◆ Your objective ◆
A verbatim reproduction of the lines below, from the line containing "Aromatherapie" through the line containing "ابق على اطلاع", both ends included, is the whole required output.

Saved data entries
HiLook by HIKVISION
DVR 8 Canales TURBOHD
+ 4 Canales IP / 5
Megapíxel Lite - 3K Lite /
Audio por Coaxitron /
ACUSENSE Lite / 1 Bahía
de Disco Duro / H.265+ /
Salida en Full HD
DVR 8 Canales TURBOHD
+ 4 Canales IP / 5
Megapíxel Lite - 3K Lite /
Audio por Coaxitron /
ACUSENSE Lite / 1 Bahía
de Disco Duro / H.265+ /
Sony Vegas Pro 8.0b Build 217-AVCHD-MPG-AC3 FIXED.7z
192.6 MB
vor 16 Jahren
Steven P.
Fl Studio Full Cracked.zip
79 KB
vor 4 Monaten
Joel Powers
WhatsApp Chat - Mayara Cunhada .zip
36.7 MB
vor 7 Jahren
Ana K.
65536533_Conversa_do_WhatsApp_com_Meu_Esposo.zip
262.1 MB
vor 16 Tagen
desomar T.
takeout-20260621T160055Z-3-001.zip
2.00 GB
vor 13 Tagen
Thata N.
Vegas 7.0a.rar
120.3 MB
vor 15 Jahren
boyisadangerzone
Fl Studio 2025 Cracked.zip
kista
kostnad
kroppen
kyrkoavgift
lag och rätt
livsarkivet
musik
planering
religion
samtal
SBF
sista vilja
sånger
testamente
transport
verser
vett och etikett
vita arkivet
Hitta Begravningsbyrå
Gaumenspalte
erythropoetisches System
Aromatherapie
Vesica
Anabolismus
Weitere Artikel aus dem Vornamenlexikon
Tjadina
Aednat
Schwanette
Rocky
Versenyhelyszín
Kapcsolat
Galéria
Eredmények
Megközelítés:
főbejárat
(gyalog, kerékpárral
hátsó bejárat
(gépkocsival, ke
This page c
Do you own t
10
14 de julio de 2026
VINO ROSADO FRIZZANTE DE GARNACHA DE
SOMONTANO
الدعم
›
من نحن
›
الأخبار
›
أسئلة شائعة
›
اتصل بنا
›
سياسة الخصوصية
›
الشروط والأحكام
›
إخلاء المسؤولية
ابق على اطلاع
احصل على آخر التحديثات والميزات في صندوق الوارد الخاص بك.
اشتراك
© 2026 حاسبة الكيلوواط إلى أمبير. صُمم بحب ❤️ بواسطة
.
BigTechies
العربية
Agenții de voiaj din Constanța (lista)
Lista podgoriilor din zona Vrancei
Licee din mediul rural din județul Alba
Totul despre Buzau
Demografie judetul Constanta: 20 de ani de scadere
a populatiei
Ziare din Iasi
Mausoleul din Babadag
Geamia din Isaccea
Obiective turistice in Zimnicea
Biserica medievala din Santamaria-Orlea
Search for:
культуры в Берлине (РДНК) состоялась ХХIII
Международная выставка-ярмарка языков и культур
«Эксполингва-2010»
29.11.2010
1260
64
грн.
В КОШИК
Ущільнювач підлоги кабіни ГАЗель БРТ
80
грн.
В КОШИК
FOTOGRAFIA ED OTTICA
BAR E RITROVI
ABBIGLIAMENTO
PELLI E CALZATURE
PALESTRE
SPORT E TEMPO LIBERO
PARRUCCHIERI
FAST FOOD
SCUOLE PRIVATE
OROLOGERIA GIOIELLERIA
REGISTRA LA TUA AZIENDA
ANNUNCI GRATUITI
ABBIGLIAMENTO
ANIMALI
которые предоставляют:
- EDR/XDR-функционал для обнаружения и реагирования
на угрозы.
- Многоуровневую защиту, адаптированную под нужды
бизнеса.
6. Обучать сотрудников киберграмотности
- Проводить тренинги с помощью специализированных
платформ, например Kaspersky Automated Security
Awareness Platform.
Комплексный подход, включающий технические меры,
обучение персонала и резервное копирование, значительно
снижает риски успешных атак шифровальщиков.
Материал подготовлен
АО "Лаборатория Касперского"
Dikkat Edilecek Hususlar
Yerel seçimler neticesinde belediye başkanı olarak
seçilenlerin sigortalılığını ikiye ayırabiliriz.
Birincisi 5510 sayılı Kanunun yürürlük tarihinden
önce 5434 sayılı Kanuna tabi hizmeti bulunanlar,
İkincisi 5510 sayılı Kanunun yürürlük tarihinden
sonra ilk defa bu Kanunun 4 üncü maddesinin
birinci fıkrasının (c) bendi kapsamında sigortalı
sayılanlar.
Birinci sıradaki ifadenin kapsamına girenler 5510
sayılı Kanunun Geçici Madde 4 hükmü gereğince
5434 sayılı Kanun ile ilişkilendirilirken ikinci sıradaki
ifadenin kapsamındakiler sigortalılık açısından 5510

◆ Reply ◆
Aromatherapie
Vesica
Anabolismus
Weitere Artikel aus dem Vornamenlexikon
Tjadina
Aednat
Schwanette
Rocky
Versenyhelyszín
Kapcsolat
Galéria
Eredmények
Megközelítés:
főbejárat
(gyalog, kerékpárral
hátsó bejárat
(gépkocsival, ke
This page c
Do you own t
10
14 de julio de 2026
VINO ROSADO FRIZZANTE DE GARNACHA DE
SOMONTANO
الدعم
›
من نحن
›
الأخبار
›
أسئلة شائعة
›
اتصل بنا
›
سياسة الخصوصية
›
الشروط والأحكام
›
إخلاء المسؤولية
ابق على اطلاع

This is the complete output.